A crucial factor in the energy storage business is product reliability and lifespan. Essentially, future intelligent operation should be maintenance-free, with a 20-year lifespan, while also requiring large-scale, standardized production to reduce costs. Most importantly, a tiered utilization industry needs to be established. If power batteries can achieve a 20-year lifespan, after 8 to 10 years of use in electric vehicles, these batteries can be completely recycled at very low cost and reused in grid energy storage. This places several important demands on us: cell design must ensure sufficiently long lifespan and high performance; and when manufacturing modules and electric vehicles, we must consider the ease with which future modules and electric vehicle battery packs can be integrated into energy storage systems. After energy storage is complete, the batteries can be recycled into raw materials to produce more cells. This could potentially create a complete circular economy industrial chain. Once this chain is established, each link can generate significant economic benefits, making it a sustainable development approach.
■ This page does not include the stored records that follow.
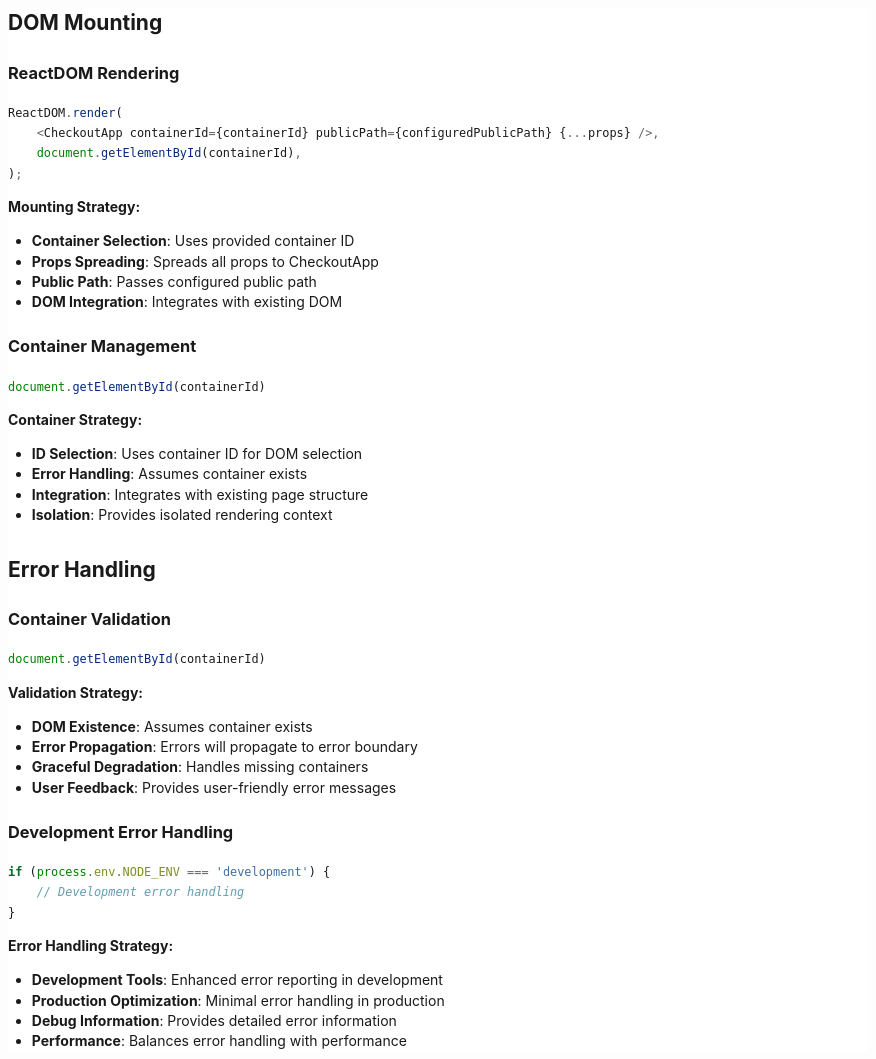 ## DOM Mounting

### ReactDOM Rendering

```typescript
ReactDOM.render(
    <CheckoutApp containerId={containerId} publicPath={configuredPublicPath} {...props} />,
    document.getElementById(containerId),
);
```

**Mounting Strategy:**
- **Container Selection**: Uses provided container ID
- **Props Spreading**: Spreads all props to CheckoutApp
- **Public Path**: Passes configured public path
- **DOM Integration**: Integrates with existing DOM

### Container Management

```typescript
document.getElementById(containerId)
```

**Container Strategy:**
- **ID Selection**: Uses container ID for DOM selection
- **Error Handling**: Assumes container exists
- **Integration**: Integrates with existing page structure
- **Isolation**: Provides isolated rendering context

## Error Handling

### Container Validation

```typescript
document.getElementById(containerId)
```

**Validation Strategy:**
- **DOM Existence**: Assumes container exists
- **Error Propagation**: Errors will propagate to error boundary
- **Graceful Degradation**: Handles missing containers
- **User Feedback**: Provides user-friendly error messages

### Development Error Handling

```typescript
if (process.env.NODE_ENV === 'development') {
    // Development error handling
}
```

**Error Handling Strategy:**
- **Development Tools**: Enhanced error reporting in development
- **Production Optimization**: Minimal error handling in production
- **Debug Information**: Provides detailed error information
- **Performance**: Balances error handling with performance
Another point concerns the cost of lithium batteries. How should we view the cost of energy storage systems? We need to approach this complex issue with a very simple perspective. The key is understanding how much it costs to store one kilowatt-hour (kWh) of electricity and then return it. The reliability and safety of the system are the manufacturer's responsibility. In 2010, based on the price, performance, cycle life, and efficiency of lithium iron phosphate batteries, including the costs of the entire inverter and management systems, the overall cost per kWh for storing and returning one kWh was 2.87 yuan. This meant that unless there was a rigid demand, it was completely uneconomical. Thanks to the efforts of our colleagues over the years, 2015 was a year of change. With the same lithium batteries and the same system, the cost of storing and returning one kWh was only 0.73 yuan. This is based on current calculations, and it's actually better. If we can reuse electric vehicle batteries at a very low cost, the overall cost per kWh of energy storage systems will be very low in the future, creating significant economic benefits.
What should electric vehicles look like in our country in the future? Imagine a vehicle that can be fully charged in 15 minutes and travel 300 kilometers. If every gas station had such a device, using an electric vehicle would be completely free of the hassles of using a traditional gasoline car. This is also the inevitable trend of future new energy applications.